▶ [EXERCISE DESCRIPTION] Reproduce the entire listing word for word.

▶ [DATA SUPPLIED]
=== Begin Enclosure ===

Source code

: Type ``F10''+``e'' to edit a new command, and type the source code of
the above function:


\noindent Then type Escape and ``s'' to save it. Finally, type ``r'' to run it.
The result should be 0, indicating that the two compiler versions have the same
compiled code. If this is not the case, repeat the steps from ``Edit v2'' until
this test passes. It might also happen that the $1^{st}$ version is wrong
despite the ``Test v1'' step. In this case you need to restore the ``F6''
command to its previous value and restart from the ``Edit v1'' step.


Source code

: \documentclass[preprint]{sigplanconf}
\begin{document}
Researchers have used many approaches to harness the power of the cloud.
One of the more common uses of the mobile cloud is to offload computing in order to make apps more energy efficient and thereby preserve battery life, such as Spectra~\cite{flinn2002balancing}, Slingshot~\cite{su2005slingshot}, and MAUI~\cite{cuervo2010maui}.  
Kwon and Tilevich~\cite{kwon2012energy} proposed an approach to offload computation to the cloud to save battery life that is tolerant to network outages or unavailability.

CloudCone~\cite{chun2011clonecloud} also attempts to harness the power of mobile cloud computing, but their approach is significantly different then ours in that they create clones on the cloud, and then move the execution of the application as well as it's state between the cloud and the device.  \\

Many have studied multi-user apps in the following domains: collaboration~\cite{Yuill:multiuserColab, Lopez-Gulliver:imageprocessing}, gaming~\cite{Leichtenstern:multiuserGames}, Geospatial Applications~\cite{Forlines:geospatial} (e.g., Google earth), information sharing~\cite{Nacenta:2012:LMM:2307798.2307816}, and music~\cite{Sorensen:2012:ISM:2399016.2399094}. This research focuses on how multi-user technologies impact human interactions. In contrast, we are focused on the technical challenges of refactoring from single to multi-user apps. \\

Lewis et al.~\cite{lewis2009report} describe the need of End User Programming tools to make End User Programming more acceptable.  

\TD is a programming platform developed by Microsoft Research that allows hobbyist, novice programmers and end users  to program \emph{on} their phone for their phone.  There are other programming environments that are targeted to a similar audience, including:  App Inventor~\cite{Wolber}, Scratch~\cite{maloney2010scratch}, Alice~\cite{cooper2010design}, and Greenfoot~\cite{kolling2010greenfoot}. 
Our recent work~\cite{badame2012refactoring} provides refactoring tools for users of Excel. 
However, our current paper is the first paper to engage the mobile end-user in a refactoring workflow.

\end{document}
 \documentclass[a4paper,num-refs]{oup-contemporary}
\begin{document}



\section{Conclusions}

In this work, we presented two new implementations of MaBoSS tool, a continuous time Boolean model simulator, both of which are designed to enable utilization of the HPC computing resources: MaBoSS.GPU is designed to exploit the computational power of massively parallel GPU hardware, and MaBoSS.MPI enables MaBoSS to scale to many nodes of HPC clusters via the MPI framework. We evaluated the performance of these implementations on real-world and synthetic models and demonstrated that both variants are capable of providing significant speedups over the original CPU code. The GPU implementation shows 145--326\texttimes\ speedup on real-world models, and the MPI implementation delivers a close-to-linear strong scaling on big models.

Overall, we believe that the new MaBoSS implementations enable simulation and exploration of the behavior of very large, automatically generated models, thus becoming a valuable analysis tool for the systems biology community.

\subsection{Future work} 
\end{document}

=== End Enclosure ===

▶ [ANSWER BOX]
Source code

: Type ``F10''+``e'' to edit a new command, and type the source code of
the above function:


\noindent Then type Escape and ``s'' to save it. Finally, type ``r'' to run it.
The result should be 0, indicating that the two compiler versions have the same
compiled code. If this is not the case, repeat the steps from ``Edit v2'' until
this test passes. It might also happen that the $1^{st}$ version is wrong
despite the ``Test v1'' step. In this case you need to restore the ``F6''
command to its previous value and restart from the ``Edit v1'' step.


Source code

: \documentclass[preprint]{sigplanconf}
\begin{document}
Researchers have used many approaches to harness the power of the cloud.
One of the more common uses of the mobile cloud is to offload computing in order to make apps more energy efficient and thereby preserve battery life, such as Spectra~\cite{flinn2002balancing}, Slingshot~\cite{su2005slingshot}, and MAUI~\cite{cuervo2010maui}.  
Kwon and Tilevich~\cite{kwon2012energy} proposed an approach to offload computation to the cloud to save battery life that is tolerant to network outages or unavailability.

CloudCone~\cite{chun2011clonecloud} also attempts to harness the power of mobile cloud computing, but their approach is significantly different then ours in that they create clones on the cloud, and then move the execution of the application as well as it's state between the cloud and the device.  \\

Many have studied multi-user apps in the following domains: collaboration~\cite{Yuill:multiuserColab, Lopez-Gulliver:imageprocessing}, gaming~\cite{Leichtenstern:multiuserGames}, Geospatial Applications~\cite{Forlines:geospatial} (e.g., Google earth), information sharing~\cite{Nacenta:2012:LMM:2307798.2307816}, and music~\cite{Sorensen:2012:ISM:2399016.2399094}. This research focuses on how multi-user technologies impact human interactions. In contrast, we are focused on the technical challenges of refactoring from single to multi-user apps. \\

Lewis et al.~\cite{lewis2009report} describe the need of End User Programming tools to make End User Programming more acceptable.  

\TD is a programming platform developed by Microsoft Research that allows hobbyist, novice programmers and end users  to program \emph{on} their phone for their phone.  There are other programming environments that are targeted to a similar audience, including:  App Inventor~\cite{Wolber}, Scratch~\cite{maloney2010scratch}, Alice~\cite{cooper2010design}, and Greenfoot~\cite{kolling2010greenfoot}. 
Our recent work~\cite{badame2012refactoring} provides refactoring tools for users of Excel. 
However, our current paper is the first paper to engage the mobile end-user in a refactoring workflow.

\end{document}
 \documentclass[a4paper,num-refs]{oup-contemporary}
\begin{document}



\section{Conclusions}

In this work, we presented two new implementations of MaBoSS tool, a continuous time Boolean model simulator, both of which are designed to enable utilization of the HPC computing resources: MaBoSS.GPU is designed to exploit the computational power of massively parallel GPU hardware, and MaBoSS.MPI enables MaBoSS to scale to many nodes of HPC clusters via the MPI framework. We evaluated the performance of these implementations on real-world and synthetic models and demonstrated that both variants are capable of providing significant speedups over the original CPU code. The GPU implementation shows 145--326\texttimes\ speedup on real-world models, and the MPI implementation delivers a close-to-linear strong scaling on big models.

Overall, we believe that the new MaBoSS implementations enable simulation and exploration of the behavior of very large, automatically generated models, thus becoming a valuable analysis tool for the systems biology community.

\subsection{Future work} 
\end{document}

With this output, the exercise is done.